_Items from a data source_
===============
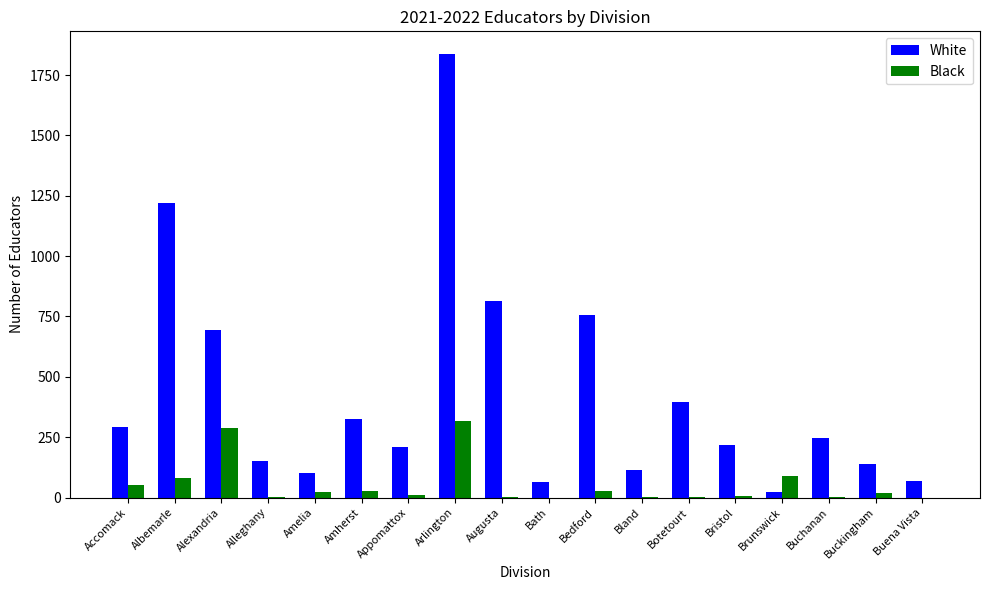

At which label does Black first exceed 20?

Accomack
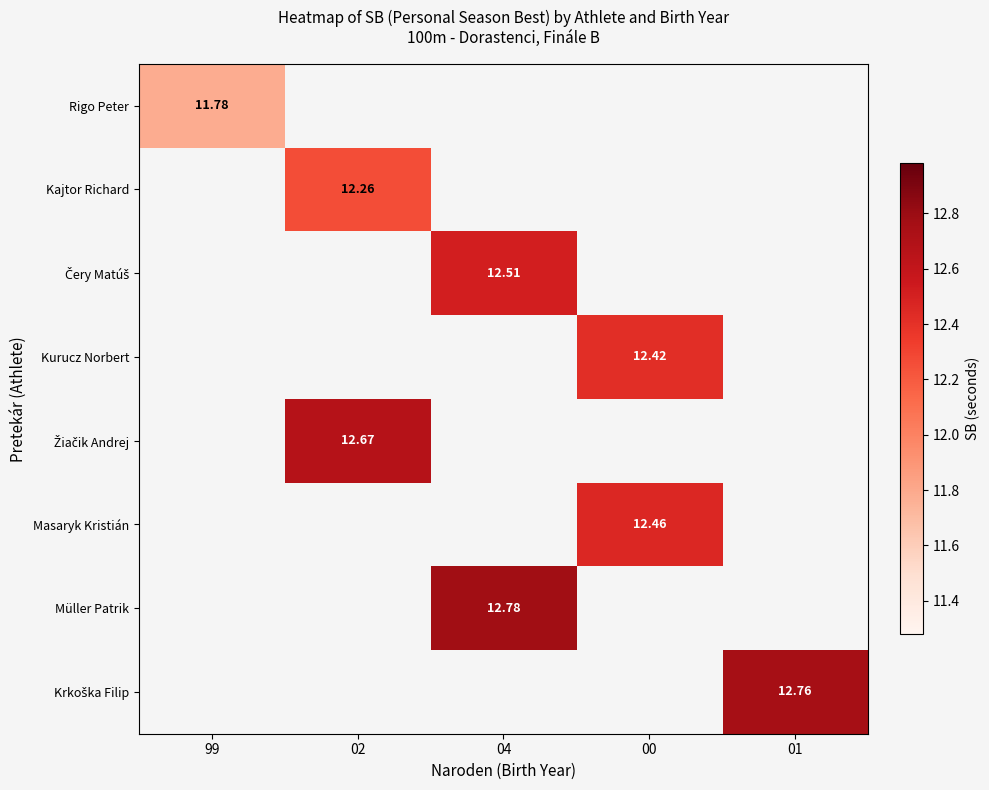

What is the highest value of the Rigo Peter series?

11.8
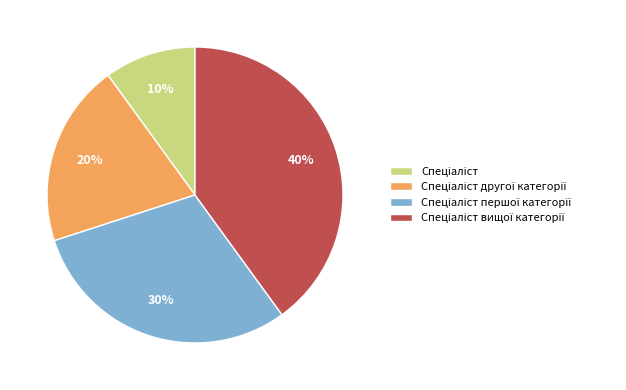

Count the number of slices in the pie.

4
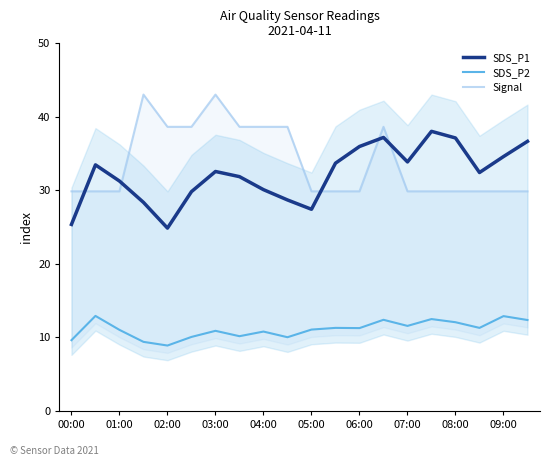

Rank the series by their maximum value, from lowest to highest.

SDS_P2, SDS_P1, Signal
===============
_Task requirements_
Copy the items above word for word, leaving out the pictures.

_Exercise response_
At which label does Black first exceed 20?

Accomack

What is the highest value of the Rigo Peter series?

11.8

Count the number of slices in the pie.

4

Rank the series by their maximum value, from lowest to highest.

SDS_P2, SDS_P1, Signal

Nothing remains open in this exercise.